Exercise instructions:
Among these records, tally each line with the word "FRITZING"; the answer is that number alone.

Exercise data:
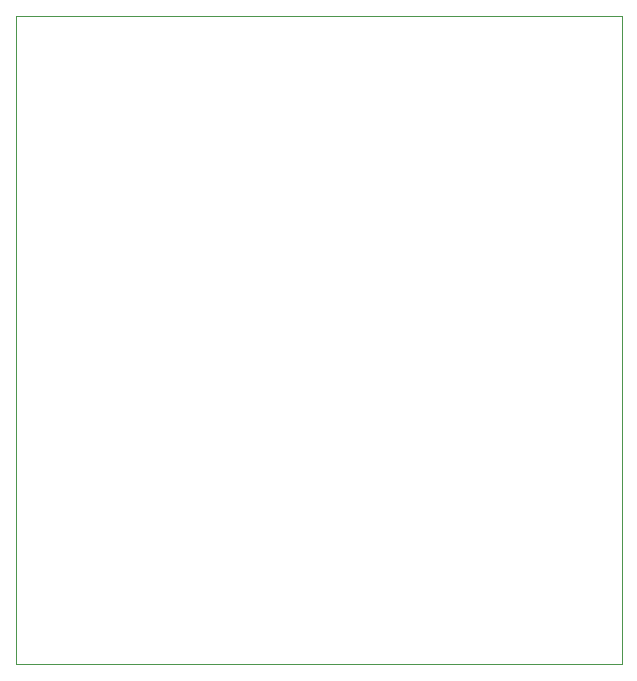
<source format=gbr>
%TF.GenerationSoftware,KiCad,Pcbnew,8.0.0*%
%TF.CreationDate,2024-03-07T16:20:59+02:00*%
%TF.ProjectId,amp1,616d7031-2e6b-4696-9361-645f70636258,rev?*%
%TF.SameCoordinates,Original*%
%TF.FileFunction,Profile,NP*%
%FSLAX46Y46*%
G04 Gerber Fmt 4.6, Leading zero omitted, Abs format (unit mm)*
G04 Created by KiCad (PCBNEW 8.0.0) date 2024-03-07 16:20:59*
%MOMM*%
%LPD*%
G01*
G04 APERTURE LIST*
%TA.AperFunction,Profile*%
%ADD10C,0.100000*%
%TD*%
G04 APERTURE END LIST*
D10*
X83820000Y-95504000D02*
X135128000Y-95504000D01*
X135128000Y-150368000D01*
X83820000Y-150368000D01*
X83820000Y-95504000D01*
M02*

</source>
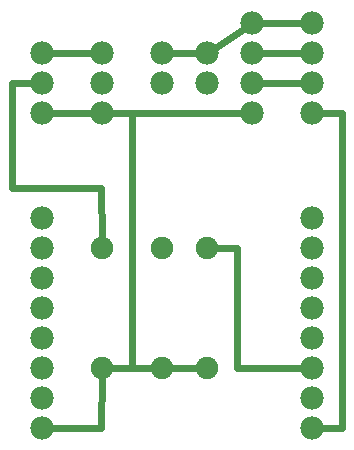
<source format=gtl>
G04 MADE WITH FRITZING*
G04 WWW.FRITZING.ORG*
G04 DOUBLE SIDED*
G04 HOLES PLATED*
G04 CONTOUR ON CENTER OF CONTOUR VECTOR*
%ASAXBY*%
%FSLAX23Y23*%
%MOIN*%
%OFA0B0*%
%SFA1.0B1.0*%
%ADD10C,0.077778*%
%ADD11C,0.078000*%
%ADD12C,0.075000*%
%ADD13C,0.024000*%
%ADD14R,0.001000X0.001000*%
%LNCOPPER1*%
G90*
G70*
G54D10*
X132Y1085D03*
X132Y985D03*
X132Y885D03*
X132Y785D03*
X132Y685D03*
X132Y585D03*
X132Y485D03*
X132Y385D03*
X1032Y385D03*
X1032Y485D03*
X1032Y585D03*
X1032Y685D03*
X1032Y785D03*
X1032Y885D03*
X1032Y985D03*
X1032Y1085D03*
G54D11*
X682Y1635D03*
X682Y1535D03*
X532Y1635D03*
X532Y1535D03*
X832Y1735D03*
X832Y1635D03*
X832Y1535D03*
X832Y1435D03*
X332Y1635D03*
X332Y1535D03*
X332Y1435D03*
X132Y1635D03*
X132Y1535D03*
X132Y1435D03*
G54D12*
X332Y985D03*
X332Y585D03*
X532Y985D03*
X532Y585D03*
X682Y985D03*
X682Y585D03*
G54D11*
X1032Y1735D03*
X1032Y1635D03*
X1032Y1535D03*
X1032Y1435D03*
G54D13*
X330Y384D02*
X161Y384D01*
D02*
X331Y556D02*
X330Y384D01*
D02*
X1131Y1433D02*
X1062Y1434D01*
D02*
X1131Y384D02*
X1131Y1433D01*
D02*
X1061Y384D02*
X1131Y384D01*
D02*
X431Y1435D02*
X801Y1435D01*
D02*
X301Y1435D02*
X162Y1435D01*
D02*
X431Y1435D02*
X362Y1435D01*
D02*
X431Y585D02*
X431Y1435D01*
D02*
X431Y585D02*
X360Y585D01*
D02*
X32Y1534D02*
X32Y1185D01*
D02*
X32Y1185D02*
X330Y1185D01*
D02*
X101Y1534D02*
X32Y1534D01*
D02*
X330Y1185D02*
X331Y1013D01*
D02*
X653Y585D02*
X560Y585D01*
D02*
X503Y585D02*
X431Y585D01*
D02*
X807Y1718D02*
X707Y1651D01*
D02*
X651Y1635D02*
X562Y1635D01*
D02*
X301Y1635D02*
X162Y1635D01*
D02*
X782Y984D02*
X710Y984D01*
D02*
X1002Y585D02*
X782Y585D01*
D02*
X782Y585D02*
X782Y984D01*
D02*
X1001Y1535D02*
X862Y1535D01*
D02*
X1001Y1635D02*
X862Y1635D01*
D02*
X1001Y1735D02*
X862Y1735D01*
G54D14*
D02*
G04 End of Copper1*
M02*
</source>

Written response:
2